Kaynak Metin =>
⁂
1500'lü Yllardan Günümüze Derin Deniz Keşifleri Tarihi

Dünya yüzeyinin %70'ini kaplayan okyanusların büyük bir bölümü henüz keşfedilmeyi bekliyor.
1500'lü Yllardan Günümüze Derin Deniz Keşifleri Tarihi
iStock

okyanuslar, dünya yüzeyinin yüzde 70'ini kaplar ancak büyük kısmı halen keşfedilmemiş şekildedir. günümüzde okyanusların ve denizlerin %90 ila 95'i arasında kalan kısmı büyük bir gizem, bilinmezdir. şu an evren hakkında okyanuslardan daha çok şey biliyoruz. bu açıdan derin deniz keşifleri bilimin son sınırlarından biri olabilir.

"derin deniz" terimi, herkes için aynı anlama gelmez. balıkçılar için derin deniz, nispeten sığ kıta sahanlığının ötesinde okyanusun herhangi bir kısmıdır. bilim için derin deniz okyanusun en alçak kısmıdır, termoklinin altında (güneş ışığı vasıtasıyla ısınmanın ve aydınlanmanın olmadığı katman) ve deniz tabanının üzerindedir. bu katman, okyanusların ve denizlerin 1.800 metreden daha derin kısımlarından başlar.

bu derinlikleri keşfetmek zordur çünkü derin denizde ebediyen karanlık, 3.000 metrenin altında 0 derece ile 3 derece arasında değişen aşırı soğuk ve deniz seviyesindeki standart atmosferik basınçtan 1.000 kat daha yüksek basınç vardır. (bkz: plinius) zamanından 19. yüzyılın sonuna kadar, insanlar derin denizin cansız ve hiçbir şekilde yaşam barındırmadığına inanıyorlardı. şimdiyse modern bilim, derin denizi gezegendeki en büyük yaşam alanı olarak kabul ediyor.
⁂
Görev Kayıtları =>
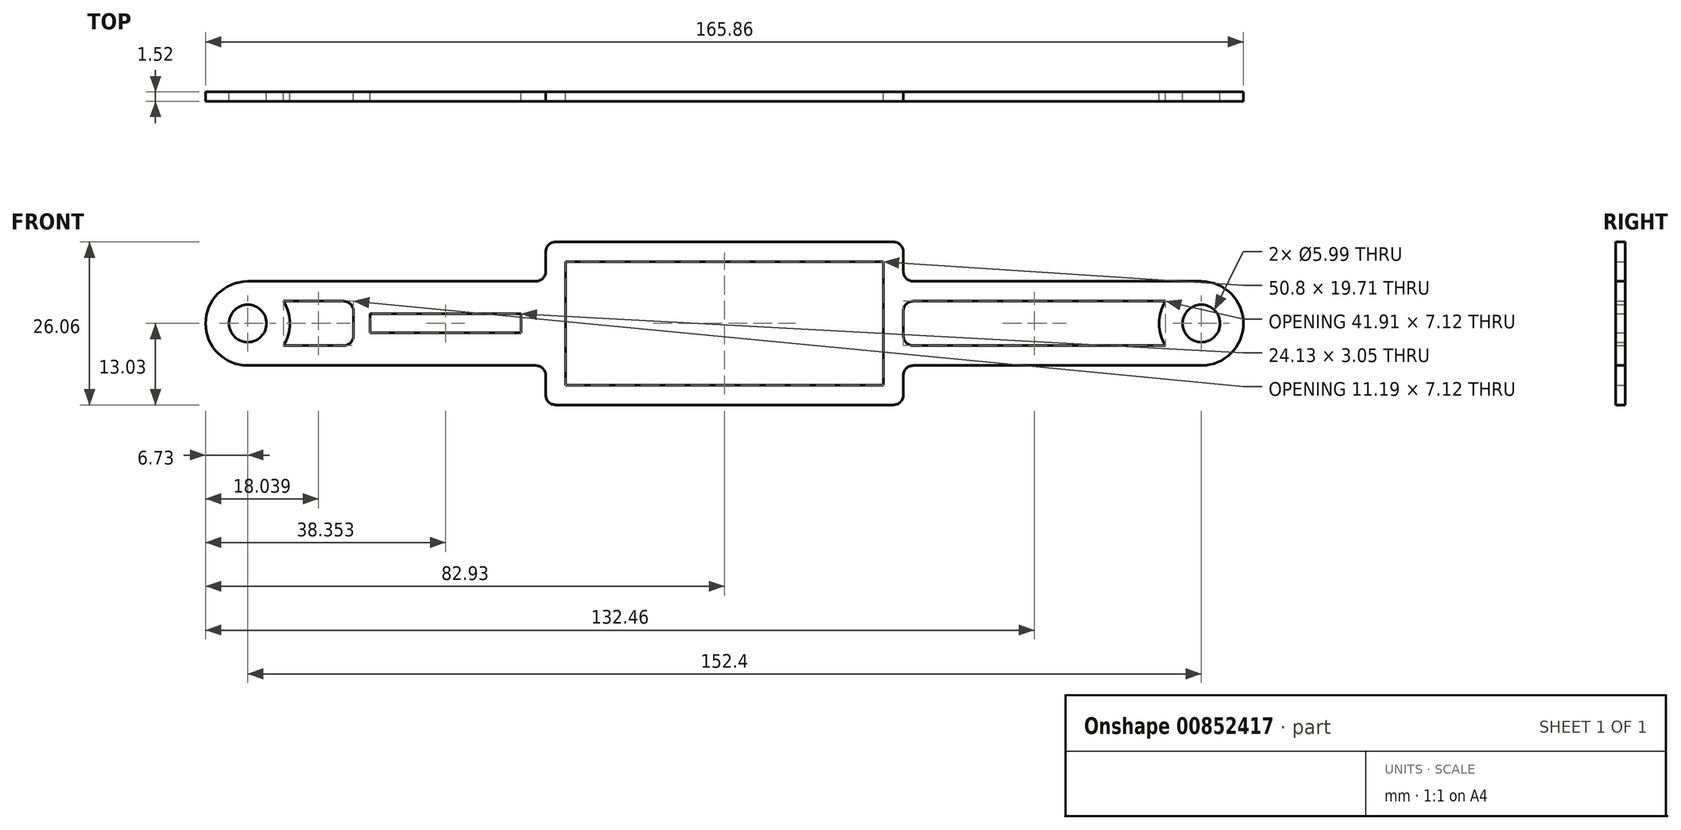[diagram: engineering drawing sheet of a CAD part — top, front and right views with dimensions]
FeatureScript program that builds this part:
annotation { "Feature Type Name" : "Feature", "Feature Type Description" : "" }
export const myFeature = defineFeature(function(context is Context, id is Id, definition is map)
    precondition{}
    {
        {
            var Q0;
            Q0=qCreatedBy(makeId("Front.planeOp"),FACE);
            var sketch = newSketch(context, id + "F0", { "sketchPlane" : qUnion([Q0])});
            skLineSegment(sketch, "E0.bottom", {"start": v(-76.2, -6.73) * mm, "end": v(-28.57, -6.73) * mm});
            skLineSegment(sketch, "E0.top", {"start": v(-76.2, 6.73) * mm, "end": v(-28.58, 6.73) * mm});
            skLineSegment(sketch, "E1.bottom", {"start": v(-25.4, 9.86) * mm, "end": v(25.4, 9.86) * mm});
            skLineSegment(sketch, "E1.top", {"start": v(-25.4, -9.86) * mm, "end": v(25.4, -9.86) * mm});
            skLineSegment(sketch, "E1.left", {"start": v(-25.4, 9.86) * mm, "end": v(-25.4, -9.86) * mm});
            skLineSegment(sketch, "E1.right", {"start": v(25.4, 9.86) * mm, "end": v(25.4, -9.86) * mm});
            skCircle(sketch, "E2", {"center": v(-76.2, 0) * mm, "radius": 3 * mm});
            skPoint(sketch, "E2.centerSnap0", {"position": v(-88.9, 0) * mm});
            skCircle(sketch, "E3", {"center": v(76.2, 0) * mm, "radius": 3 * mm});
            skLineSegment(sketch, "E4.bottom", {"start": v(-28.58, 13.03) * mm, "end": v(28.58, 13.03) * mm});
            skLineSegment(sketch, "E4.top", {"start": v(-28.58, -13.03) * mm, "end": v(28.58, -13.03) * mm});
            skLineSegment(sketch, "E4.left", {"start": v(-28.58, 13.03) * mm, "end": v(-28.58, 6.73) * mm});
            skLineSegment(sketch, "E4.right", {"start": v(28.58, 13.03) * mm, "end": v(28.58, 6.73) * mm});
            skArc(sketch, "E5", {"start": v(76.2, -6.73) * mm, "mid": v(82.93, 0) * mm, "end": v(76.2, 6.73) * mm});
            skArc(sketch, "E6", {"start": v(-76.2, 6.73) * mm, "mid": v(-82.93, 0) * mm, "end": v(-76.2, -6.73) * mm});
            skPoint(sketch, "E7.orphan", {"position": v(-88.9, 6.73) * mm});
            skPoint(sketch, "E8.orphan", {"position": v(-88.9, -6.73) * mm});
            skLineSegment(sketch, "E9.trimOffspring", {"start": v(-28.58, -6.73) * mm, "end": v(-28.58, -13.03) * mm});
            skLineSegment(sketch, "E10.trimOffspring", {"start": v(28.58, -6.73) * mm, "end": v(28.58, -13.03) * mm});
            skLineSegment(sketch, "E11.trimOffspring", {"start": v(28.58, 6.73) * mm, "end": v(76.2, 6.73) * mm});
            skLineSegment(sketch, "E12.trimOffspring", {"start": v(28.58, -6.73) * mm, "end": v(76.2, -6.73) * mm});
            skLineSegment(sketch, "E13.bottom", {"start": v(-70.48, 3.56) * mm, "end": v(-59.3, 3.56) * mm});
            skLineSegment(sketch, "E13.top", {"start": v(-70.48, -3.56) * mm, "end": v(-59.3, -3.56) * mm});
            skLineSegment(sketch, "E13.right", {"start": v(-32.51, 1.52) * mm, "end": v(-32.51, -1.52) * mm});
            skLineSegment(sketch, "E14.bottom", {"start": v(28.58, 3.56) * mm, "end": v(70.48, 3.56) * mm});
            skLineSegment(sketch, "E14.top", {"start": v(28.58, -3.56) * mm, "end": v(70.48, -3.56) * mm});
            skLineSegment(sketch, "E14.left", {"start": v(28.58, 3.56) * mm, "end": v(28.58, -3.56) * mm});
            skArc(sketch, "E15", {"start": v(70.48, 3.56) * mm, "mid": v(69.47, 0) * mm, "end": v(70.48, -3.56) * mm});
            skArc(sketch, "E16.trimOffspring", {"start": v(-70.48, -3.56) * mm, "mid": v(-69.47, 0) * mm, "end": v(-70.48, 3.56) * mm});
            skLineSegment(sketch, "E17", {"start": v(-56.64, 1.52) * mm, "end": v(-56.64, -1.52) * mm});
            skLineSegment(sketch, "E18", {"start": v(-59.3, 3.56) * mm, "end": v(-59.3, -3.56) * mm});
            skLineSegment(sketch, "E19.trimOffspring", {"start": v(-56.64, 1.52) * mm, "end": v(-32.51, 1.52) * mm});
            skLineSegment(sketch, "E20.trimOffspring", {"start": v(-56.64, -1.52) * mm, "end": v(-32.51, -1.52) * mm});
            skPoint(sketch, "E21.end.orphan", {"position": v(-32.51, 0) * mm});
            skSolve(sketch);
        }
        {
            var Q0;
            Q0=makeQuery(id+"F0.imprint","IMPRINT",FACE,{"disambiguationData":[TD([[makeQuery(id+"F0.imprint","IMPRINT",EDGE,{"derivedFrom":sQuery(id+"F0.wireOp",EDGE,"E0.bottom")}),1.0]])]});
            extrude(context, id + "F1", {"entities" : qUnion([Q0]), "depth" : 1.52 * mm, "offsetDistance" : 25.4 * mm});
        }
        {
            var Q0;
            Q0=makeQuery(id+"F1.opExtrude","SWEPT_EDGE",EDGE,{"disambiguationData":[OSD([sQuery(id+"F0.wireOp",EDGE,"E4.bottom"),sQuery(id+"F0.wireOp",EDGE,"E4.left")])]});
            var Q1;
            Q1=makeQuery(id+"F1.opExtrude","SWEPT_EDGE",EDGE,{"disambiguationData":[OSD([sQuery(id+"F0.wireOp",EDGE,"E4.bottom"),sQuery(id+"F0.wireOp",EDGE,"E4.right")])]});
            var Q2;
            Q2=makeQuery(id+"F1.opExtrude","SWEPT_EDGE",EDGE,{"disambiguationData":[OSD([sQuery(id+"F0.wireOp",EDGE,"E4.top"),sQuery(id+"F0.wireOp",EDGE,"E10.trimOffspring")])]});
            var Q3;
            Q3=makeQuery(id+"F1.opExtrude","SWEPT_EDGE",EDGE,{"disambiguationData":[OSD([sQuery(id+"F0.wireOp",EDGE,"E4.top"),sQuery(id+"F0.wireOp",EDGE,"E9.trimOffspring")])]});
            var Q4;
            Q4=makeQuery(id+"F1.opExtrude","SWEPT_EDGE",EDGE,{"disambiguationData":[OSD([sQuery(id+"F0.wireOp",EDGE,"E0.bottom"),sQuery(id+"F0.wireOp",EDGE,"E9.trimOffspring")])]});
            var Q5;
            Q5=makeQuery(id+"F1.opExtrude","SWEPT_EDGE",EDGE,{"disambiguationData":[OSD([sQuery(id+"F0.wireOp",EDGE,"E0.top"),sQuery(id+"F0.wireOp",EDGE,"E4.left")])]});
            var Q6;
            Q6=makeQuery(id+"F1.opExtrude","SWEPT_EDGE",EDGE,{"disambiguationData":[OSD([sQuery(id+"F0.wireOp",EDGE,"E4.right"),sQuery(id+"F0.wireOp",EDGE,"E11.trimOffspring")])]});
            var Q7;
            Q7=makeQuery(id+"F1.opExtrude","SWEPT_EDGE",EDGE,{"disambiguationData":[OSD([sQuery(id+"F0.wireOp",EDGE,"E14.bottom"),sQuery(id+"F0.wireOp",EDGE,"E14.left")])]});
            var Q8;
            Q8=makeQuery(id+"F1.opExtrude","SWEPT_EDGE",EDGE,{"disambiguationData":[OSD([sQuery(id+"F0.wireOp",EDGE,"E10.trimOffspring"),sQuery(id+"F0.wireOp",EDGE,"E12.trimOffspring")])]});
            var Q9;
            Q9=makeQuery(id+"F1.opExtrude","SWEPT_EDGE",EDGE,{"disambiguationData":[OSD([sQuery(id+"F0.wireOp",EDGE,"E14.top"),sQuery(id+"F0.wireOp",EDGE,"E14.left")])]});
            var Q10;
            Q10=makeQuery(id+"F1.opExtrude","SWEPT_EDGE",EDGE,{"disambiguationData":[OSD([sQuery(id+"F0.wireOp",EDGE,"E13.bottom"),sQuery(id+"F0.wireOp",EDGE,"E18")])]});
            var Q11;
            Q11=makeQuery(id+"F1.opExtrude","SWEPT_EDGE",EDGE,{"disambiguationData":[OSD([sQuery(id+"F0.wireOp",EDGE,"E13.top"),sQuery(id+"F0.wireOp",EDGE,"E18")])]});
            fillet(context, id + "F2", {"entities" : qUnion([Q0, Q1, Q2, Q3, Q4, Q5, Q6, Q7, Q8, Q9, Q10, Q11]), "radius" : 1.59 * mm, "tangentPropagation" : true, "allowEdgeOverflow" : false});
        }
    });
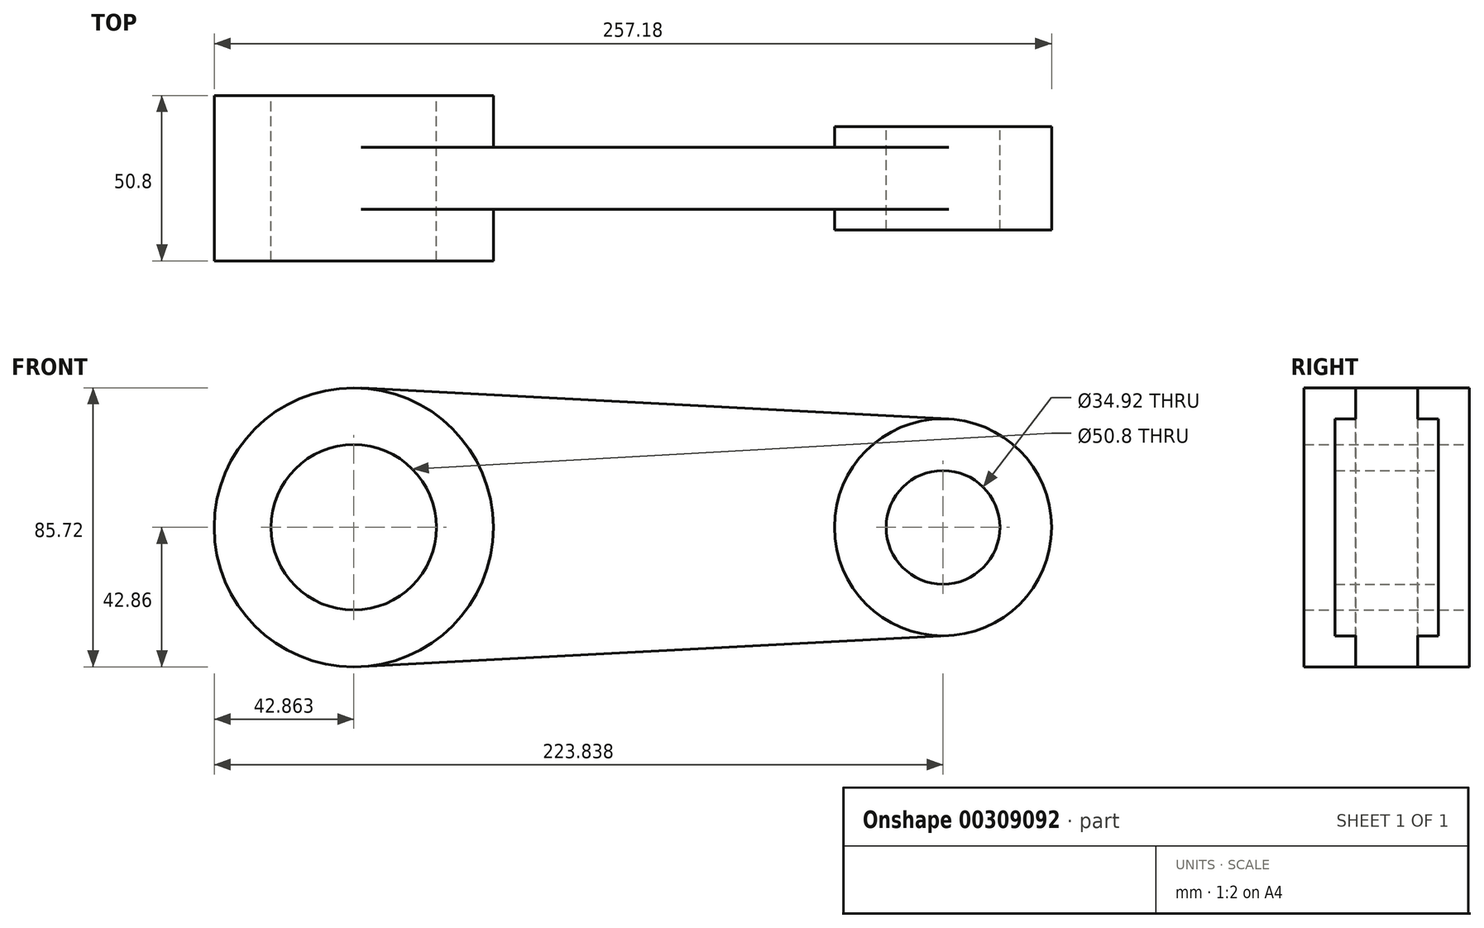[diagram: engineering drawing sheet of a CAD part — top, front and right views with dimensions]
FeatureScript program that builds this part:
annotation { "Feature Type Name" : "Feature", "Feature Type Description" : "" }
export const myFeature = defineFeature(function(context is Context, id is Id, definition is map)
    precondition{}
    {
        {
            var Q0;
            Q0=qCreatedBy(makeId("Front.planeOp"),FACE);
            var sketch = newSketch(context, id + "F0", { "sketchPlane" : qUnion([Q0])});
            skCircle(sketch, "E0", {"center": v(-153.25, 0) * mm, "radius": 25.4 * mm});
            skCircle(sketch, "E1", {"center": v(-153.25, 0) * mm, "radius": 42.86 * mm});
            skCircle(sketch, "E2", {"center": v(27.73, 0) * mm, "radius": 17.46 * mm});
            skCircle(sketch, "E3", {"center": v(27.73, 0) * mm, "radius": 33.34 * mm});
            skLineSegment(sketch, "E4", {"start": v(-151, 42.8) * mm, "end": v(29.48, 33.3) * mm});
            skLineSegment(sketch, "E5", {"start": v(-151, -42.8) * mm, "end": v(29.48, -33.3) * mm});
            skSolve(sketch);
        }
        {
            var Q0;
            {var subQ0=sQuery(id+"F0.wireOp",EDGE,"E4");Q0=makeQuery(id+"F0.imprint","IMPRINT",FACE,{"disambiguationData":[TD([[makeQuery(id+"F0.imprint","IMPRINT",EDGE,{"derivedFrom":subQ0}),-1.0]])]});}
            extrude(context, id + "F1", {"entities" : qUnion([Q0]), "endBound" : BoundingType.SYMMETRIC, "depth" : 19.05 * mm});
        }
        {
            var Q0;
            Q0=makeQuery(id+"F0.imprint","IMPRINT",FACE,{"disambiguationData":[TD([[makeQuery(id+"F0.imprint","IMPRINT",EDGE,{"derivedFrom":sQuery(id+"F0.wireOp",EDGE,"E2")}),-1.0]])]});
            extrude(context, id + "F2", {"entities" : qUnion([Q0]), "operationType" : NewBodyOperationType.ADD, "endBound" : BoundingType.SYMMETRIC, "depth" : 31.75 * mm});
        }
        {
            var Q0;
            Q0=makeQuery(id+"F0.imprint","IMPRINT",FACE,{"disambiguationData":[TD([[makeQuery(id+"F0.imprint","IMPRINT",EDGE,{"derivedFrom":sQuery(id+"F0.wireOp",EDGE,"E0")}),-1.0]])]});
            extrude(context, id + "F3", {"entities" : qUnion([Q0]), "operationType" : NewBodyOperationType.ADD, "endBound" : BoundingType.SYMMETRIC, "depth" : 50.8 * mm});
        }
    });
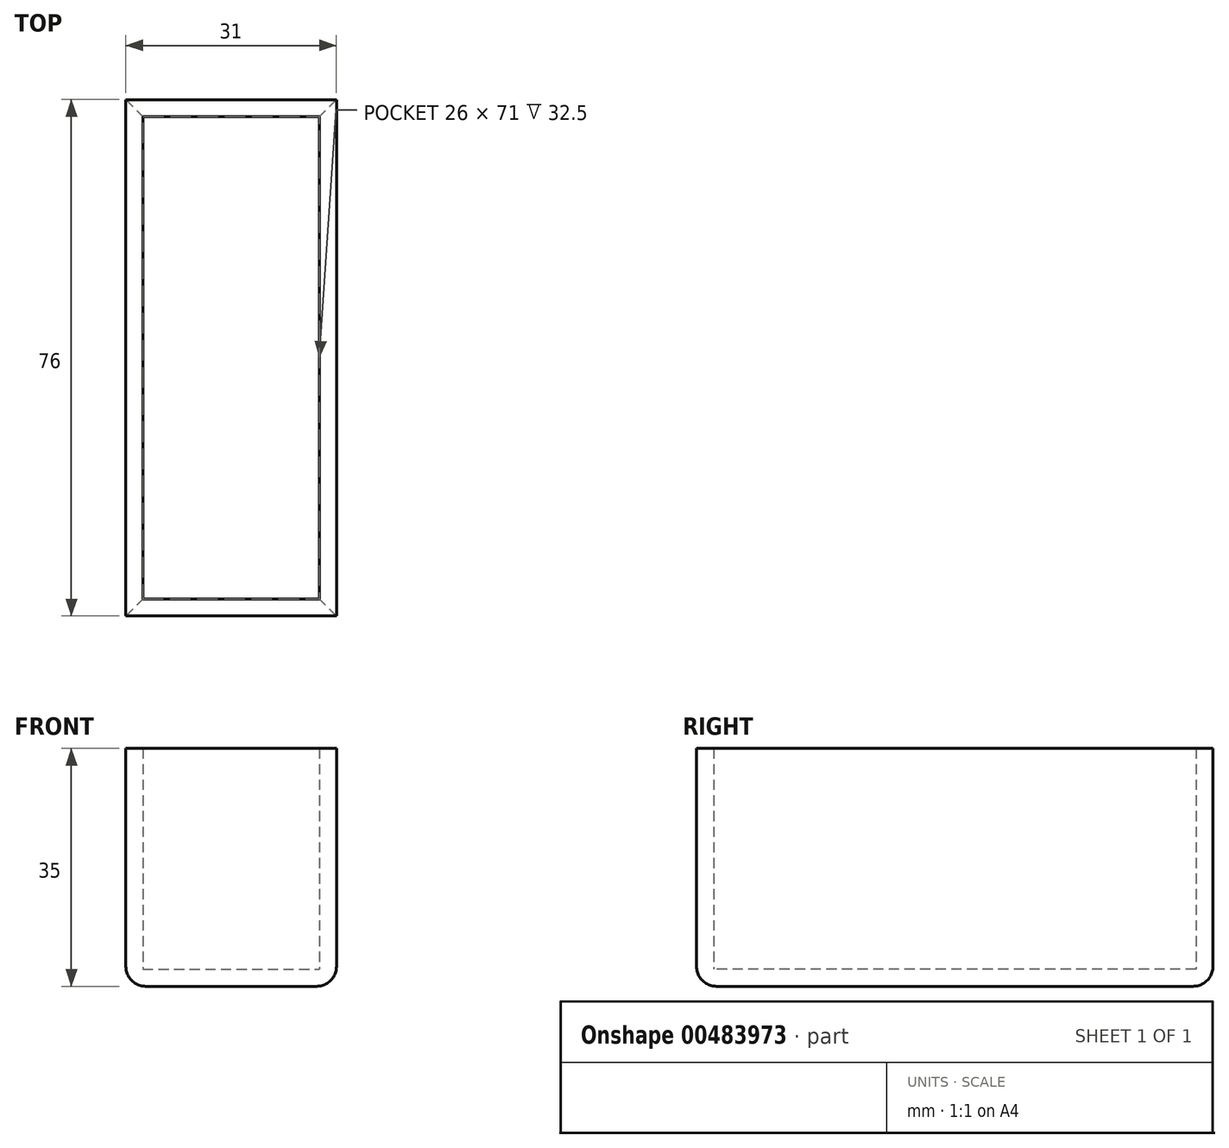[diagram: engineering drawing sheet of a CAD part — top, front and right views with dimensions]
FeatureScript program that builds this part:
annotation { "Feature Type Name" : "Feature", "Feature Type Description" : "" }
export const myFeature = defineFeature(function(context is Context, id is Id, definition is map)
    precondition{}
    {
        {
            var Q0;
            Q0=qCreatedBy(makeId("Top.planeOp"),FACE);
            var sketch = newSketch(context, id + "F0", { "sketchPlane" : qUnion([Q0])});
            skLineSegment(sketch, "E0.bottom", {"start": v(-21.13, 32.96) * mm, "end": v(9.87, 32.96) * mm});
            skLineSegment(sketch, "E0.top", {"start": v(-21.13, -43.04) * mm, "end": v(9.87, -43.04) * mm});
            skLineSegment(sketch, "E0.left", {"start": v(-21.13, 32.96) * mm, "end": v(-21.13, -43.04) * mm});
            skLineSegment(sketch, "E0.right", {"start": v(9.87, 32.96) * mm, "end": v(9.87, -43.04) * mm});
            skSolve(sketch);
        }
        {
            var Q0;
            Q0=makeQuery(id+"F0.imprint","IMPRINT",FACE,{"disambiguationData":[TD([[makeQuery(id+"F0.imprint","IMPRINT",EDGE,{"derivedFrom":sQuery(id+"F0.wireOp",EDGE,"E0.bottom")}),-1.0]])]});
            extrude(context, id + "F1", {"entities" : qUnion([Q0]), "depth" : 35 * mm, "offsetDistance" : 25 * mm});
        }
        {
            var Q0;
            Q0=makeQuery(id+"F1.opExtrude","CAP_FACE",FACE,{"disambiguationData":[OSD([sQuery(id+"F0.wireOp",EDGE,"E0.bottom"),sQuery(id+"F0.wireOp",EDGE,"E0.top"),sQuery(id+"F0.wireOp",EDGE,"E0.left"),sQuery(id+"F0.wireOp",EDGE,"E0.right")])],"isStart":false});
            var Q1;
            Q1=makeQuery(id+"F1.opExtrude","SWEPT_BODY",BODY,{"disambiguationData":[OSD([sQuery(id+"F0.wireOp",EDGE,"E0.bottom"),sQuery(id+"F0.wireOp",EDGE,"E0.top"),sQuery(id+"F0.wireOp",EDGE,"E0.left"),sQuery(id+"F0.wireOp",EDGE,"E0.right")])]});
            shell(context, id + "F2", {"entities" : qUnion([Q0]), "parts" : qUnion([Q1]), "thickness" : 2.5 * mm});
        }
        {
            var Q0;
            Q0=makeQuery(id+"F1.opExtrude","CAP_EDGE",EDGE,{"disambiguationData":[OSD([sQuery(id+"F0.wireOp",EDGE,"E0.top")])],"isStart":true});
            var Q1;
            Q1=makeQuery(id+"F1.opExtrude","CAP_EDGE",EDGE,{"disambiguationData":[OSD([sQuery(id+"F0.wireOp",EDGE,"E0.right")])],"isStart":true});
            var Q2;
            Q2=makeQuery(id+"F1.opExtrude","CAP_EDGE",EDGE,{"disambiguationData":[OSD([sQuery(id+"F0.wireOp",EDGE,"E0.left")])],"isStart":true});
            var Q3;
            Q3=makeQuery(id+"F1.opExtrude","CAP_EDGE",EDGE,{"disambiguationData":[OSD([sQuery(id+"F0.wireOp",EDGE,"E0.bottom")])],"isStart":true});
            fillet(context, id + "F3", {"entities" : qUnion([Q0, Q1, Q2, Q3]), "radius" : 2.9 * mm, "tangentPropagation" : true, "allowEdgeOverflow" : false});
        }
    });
⁂
Alıştırma Bölümleri =>
a. Derin deniz keşifleri metnine göre bilimsel anlamdaki derin deniz katmanı, okyanusların ve denizlerin kaç metreden daha derin kısımlarından başlar?
b. Kayıtların başından "v(-88.9, 0) *" geçen satıra kadar, iki uç da dahil olmak üzere satırları birebir aktar. Resimleri yanıta katma.

Görev Görev Çözümler =>
a. 1.800 metreden daha derin kısımlarından başlar.

b.
[diagram: engineering drawing sheet of a CAD part — top, front and right views with dimensions]
FeatureScript program that builds this part:
annotation { "Feature Type Name" : "Feature", "Feature Type Description" : "" }
export const myFeature = defineFeature(function(context is Context, id is Id, definition is map)
    precondition{}
    {
        {
            var Q0;
            Q0=qCreatedBy(makeId("Front.planeOp"),FACE);
            var sketch = newSketch(context, id + "F0", { "sketchPlane" : qUnion([Q0])});
            skLineSegment(sketch, "E0.bottom", {"start": v(-76.2, -6.73) * mm, "end": v(-28.57, -6.73) * mm});
            skLineSegment(sketch, "E0.top", {"start": v(-76.2, 6.73) * mm, "end": v(-28.58, 6.73) * mm});
            skLineSegment(sketch, "E1.bottom", {"start": v(-25.4, 9.86) * mm, "end": v(25.4, 9.86) * mm});
            skLineSegment(sketch, "E1.top", {"start": v(-25.4, -9.86) * mm, "end": v(25.4, -9.86) * mm});
            skLineSegment(sketch, "E1.left", {"start": v(-25.4, 9.86) * mm, "end": v(-25.4, -9.86) * mm});
            skLineSegment(sketch, "E1.right", {"start": v(25.4, 9.86) * mm, "end": v(25.4, -9.86) * mm});
            skCircle(sketch, "E2", {"center": v(-76.2, 0) * mm, "radius": 3 * mm});
            skPoint(sketch, "E2.centerSnap0", {"position": v(-88.9, 0) * mm});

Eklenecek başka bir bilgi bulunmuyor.